**Challenge**
Render the records below, from their start through the line containing "common name: Persian carpet sole", as a two-column CSV headed rank and name, one row per line. Put each entry in its own double-quoted field, and replace any line breaks with spaces.

**Data to process**

(begin)

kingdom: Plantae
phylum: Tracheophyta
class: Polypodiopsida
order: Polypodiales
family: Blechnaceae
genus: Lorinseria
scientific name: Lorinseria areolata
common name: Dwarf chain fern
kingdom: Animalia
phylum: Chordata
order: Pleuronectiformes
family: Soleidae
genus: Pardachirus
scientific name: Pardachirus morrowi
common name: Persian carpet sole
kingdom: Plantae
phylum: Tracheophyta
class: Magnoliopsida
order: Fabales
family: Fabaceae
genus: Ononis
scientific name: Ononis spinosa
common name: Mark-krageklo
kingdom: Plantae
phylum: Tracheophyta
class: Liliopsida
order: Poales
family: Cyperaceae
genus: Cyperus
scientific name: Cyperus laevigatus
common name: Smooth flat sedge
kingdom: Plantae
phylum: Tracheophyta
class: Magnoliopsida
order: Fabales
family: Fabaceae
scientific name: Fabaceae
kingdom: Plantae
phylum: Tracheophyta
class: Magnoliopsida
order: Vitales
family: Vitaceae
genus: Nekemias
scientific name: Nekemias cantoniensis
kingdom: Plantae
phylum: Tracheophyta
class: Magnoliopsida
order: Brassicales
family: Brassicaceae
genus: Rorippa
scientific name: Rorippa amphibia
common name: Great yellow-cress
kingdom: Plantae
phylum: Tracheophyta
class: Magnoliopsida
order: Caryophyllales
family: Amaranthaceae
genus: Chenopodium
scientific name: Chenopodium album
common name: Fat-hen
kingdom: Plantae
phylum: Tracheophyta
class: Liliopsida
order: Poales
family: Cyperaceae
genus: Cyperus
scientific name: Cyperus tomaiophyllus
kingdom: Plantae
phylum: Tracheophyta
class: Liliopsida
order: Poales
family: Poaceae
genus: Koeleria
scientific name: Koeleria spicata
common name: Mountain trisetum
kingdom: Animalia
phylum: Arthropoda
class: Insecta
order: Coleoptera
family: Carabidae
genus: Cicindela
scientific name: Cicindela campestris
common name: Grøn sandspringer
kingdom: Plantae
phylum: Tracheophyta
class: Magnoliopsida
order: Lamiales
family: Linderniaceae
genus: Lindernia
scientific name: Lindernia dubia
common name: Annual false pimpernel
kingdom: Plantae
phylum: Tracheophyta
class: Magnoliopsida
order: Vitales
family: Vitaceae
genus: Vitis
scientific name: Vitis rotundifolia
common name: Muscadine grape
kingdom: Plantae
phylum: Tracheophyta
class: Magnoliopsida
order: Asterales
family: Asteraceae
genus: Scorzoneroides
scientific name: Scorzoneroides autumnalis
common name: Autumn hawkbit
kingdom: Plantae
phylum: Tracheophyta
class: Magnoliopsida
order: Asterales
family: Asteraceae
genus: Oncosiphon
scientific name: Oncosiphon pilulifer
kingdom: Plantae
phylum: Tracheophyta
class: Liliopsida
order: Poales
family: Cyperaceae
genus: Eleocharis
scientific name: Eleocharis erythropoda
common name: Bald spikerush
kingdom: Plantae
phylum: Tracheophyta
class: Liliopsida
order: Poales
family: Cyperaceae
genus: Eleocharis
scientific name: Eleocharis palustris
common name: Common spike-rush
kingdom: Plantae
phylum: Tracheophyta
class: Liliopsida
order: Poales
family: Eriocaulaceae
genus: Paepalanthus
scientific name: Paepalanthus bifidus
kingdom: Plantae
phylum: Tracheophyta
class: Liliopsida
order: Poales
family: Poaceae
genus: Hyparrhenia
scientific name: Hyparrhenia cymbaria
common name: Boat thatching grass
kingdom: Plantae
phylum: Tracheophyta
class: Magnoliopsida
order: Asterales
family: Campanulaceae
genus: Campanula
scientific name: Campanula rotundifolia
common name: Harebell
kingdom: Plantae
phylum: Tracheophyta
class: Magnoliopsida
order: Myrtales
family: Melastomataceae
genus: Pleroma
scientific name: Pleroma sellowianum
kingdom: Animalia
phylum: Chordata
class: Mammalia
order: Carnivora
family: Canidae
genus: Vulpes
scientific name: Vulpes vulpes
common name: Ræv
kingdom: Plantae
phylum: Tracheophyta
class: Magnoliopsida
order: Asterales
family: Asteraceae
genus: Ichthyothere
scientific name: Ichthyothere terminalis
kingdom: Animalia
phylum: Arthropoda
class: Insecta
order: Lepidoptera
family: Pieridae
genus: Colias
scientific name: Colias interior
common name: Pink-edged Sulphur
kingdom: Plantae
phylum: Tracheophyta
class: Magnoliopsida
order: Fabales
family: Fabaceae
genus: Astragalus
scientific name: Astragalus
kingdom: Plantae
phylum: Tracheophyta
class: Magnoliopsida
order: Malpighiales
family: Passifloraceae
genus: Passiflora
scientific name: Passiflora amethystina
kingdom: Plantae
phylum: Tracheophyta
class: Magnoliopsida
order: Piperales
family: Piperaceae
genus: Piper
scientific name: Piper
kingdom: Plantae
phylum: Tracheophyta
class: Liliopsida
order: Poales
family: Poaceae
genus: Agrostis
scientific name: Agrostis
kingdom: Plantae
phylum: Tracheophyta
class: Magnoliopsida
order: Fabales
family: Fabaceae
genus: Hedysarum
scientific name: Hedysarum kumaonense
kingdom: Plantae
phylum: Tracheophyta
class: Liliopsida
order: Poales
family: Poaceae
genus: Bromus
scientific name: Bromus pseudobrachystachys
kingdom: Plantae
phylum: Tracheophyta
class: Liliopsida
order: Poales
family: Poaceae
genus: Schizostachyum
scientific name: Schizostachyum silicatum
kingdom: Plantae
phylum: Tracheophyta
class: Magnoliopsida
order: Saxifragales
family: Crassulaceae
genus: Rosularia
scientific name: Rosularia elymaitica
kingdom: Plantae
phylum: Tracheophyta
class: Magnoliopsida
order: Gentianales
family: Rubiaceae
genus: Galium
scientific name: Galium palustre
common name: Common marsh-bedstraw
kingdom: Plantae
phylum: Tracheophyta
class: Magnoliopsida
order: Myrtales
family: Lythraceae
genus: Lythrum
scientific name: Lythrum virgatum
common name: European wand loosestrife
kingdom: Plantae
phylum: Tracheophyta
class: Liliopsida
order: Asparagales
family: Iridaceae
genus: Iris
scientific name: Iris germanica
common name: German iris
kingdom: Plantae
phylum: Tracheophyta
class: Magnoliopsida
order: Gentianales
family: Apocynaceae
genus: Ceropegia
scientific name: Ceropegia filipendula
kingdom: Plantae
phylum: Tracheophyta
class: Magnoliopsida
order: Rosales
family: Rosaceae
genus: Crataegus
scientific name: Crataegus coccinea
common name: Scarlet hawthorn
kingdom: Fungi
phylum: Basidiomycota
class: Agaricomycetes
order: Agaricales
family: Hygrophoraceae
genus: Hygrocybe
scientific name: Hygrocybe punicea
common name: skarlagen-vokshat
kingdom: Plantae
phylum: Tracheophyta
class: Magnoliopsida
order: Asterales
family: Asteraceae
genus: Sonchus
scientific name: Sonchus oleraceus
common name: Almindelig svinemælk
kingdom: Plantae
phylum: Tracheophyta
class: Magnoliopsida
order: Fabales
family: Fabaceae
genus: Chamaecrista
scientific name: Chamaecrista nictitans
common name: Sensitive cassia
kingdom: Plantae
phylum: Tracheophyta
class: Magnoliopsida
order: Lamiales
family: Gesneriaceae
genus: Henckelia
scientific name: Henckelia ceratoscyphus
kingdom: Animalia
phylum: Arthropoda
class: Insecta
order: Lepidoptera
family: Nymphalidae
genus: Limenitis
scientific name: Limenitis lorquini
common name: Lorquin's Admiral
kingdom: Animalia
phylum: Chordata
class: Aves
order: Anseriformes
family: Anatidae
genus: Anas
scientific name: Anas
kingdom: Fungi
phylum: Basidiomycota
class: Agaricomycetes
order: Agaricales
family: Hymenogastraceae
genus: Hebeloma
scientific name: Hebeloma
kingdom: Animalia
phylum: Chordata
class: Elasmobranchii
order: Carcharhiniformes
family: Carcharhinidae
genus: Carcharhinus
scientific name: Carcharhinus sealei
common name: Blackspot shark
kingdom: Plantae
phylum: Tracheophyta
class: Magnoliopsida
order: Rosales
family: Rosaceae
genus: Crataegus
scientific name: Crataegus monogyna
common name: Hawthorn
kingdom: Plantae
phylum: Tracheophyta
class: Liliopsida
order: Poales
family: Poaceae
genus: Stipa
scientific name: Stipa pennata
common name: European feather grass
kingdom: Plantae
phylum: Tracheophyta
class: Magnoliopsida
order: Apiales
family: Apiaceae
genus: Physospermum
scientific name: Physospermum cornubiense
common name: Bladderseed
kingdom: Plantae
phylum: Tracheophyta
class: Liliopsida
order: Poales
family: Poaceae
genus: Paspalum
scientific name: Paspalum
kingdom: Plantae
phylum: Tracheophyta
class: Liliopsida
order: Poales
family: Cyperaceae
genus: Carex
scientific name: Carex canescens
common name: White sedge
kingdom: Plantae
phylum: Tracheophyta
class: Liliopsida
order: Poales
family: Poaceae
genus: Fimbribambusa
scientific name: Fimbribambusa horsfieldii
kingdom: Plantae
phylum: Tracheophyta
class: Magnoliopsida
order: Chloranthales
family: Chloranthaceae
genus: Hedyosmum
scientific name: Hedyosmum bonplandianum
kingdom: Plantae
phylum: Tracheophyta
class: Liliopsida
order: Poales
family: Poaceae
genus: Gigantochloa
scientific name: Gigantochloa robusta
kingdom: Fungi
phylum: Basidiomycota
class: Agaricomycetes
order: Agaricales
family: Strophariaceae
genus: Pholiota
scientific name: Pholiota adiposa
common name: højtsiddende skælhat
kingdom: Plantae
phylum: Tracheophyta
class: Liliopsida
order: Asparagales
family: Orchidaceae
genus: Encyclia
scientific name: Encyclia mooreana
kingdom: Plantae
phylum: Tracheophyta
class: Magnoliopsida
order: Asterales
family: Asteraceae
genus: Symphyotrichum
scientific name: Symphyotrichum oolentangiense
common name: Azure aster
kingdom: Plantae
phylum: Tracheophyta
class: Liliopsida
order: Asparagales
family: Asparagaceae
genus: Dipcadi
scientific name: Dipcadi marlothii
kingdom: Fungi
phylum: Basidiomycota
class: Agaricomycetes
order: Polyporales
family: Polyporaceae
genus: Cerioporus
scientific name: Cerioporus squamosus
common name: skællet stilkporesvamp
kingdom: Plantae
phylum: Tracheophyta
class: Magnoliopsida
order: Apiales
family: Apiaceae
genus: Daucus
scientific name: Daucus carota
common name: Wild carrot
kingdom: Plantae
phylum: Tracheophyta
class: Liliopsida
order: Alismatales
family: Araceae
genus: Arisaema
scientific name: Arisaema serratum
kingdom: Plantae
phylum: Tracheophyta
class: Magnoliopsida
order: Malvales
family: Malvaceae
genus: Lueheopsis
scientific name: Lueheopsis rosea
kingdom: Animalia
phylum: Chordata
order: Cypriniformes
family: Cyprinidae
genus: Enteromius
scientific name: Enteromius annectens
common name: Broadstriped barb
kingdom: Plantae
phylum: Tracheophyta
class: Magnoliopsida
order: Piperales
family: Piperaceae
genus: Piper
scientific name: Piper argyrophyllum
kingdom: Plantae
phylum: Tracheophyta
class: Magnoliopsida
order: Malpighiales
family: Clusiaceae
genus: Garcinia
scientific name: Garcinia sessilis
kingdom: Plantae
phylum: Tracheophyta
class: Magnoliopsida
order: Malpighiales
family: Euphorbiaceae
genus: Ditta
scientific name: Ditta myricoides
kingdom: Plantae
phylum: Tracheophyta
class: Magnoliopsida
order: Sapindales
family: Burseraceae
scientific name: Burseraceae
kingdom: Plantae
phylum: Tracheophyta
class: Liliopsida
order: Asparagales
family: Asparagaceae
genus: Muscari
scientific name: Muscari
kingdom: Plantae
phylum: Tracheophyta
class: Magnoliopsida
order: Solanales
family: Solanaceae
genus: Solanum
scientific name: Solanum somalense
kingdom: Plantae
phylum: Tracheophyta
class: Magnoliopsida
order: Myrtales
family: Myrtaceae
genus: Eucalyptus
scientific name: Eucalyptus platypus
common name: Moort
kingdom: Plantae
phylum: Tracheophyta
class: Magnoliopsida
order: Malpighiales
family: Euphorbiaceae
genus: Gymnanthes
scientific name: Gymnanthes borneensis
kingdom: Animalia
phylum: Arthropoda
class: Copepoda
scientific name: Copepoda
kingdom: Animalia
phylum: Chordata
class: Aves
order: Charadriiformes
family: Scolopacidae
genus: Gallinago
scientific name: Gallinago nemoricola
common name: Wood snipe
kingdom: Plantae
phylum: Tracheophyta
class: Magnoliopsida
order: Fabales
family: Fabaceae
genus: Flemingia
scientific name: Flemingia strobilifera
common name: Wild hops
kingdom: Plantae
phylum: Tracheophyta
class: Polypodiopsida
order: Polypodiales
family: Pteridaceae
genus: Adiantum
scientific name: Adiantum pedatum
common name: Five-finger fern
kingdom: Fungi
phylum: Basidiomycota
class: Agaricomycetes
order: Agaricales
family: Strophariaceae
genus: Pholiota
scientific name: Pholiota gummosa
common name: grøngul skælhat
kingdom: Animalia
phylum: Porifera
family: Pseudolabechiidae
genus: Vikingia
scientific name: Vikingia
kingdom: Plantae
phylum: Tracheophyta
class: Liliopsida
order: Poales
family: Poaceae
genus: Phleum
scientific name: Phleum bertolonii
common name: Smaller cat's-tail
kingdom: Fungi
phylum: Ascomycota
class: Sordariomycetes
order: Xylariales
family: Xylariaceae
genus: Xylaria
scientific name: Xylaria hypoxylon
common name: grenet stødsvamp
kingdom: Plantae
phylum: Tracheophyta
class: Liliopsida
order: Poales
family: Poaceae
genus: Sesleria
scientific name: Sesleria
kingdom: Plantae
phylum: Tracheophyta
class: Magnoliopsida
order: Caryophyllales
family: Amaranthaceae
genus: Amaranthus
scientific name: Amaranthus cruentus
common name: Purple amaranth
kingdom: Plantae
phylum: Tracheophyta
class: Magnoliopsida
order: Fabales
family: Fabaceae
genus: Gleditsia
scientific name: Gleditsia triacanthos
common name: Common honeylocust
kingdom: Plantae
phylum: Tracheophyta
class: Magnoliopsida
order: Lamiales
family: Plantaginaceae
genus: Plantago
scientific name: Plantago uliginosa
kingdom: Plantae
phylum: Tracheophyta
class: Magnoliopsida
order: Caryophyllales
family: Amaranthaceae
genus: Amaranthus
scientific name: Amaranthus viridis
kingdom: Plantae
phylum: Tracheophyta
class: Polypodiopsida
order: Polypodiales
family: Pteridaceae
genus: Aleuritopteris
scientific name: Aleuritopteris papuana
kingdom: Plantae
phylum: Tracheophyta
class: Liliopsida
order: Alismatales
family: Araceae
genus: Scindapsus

(end)

**Response to this exercise**
rank,name
"kingdom:","Plantae"
"phylum:","Tracheophyta"
"class:","Polypodiopsida"
"order:","Polypodiales"
"family:","Blechnaceae"
"genus:","Lorinseria"
"scientific name:","Lorinseria areolata"
"common name:","Dwarf chain fern"
"kingdom:","Animalia"
"phylum:","Chordata"
"order:","Pleuronectiformes"
"family:","Soleidae"
"genus:","Pardachirus"
"scientific name:","Pardachirus morrowi"
"common name:","Persian carpet sole"